Retype the passage on telling the truth, starting at "- Listen (James" and ending at "what they’ve shared.".

## Exercise passage
◇ ◇ ◇ ◇

A Platform for Openness
We want to always maintain a platform for openness in our relationship so neither of us are afraid to be honest. If we freak out before they even start, we can almost guarantee they’ll not try again. That means being aware of a few things:
- Pray before they start, whether in your own head or with them.
- Listen (James 1:19). Don’t say anything. If the truth rocks you emotionally, refrain from either anger or blurting out, “I forgive you.” Both reactions are based in fear. (We should forgive them if they’ve sinned against us, but we should also mean it – Matthew 6:14-15)
- Once they’re done, ask them, “Is there anything else?” Give them the opportunity to come completely clean.
- Say “Thank you for telling me the truth.” Again, we’re trying to create an atmosphere where truth is welcome.
If you’re world did implode, you’ll probably need others to help you work through this, so tell them this. Also, ask for the option to ask additional questions later after you’ve had time to digest what they’ve shared.
Before You Part
If it’s possible to plan a time to get together with other spiritual people that can help you both work through this biblically, schedule a time before you walk away from each other.
Otherwise, pray again and commit to God and each other to get unified as soon as possible. Then, walk away. Go pray some more. Maybe a lot more. If the person was sharing their sin, do not share it with anyone not directly involved in resolving the situation; that’s called gossip (Proverbs 11:13).
The Hardest Person to Tell the Truth
While Ancient Greek playwrights, philosophers, and historians promoted the teaching to “know thyself,” the prophet Jeremiah declared it was impossible to know ourselves because of how self-deceiving we are (Jeremiah 17:9). And history has shown people—even ones calling themselves Christians—can justify the most heinous sin.
This is why it is imperative when speaking truth, we start with being honest with ourselves, letting God expose the darkest corners of our heart and mind with his Word (Hebrews 4:13) so we start thinking and living like Jesus.
But trading our personal illusion in for God’s reality is not a solo endeavor. Just like the hands need the feet and the ears need the eyes, we need our brothers and sisters in Christ to help us see ourselves clearly (1 Corinthians 12:21-26). If we could live successfully as an island, God would have put us down here one at a time. Instead, he gave us families, churches, and communities.

◇ ◇ ◇ ◇

Stored data:
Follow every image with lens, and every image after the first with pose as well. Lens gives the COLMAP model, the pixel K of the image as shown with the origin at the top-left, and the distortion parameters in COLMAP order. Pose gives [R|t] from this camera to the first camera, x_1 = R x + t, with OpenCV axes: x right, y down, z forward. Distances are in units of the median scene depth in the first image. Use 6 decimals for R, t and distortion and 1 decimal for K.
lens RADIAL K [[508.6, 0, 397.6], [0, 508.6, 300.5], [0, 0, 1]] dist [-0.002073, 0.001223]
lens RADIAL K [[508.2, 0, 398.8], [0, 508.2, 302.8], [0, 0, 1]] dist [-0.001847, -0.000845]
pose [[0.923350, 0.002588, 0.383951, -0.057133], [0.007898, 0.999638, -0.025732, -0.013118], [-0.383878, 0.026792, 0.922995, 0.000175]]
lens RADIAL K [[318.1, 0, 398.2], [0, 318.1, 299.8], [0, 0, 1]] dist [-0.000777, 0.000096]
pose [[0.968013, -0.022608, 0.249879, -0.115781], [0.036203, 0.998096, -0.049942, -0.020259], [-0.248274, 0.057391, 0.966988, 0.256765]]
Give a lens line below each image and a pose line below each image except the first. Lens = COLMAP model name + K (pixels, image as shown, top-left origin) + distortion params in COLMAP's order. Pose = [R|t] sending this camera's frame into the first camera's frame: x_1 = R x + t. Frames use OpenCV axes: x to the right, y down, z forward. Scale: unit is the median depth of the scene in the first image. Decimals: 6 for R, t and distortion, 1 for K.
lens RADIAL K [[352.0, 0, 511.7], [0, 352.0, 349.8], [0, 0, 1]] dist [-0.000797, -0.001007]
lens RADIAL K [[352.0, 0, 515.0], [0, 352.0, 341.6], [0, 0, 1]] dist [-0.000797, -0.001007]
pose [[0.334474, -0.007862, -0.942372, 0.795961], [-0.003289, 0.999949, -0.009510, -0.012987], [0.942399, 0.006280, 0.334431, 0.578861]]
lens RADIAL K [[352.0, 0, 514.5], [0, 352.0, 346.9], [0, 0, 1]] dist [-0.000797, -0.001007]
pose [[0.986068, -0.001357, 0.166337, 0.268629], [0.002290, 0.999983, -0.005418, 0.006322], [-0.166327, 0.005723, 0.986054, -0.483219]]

◇ ◇ ◇ ◇

## Task answer
- Listen (James 1:19). Don’t say anything. If the truth rocks you emotionally, refrain from either anger or blurting out, “I forgive you.” Both reactions are based in fear. (We should forgive them if they’ve sinned against us, but we should also mean it – Matthew 6:14-15)
- Once they’re done, ask them, “Is there anything else?” Give them the opportunity to come completely clean.
- Say “Thank you for telling me the truth.” Again, we’re trying to create an atmosphere where truth is welcome.
If you’re world did implode, you’ll probably need others to help you work through this, so tell them this. Also, ask for the option to ask additional questions later after you’ve had time to digest what they’ve shared.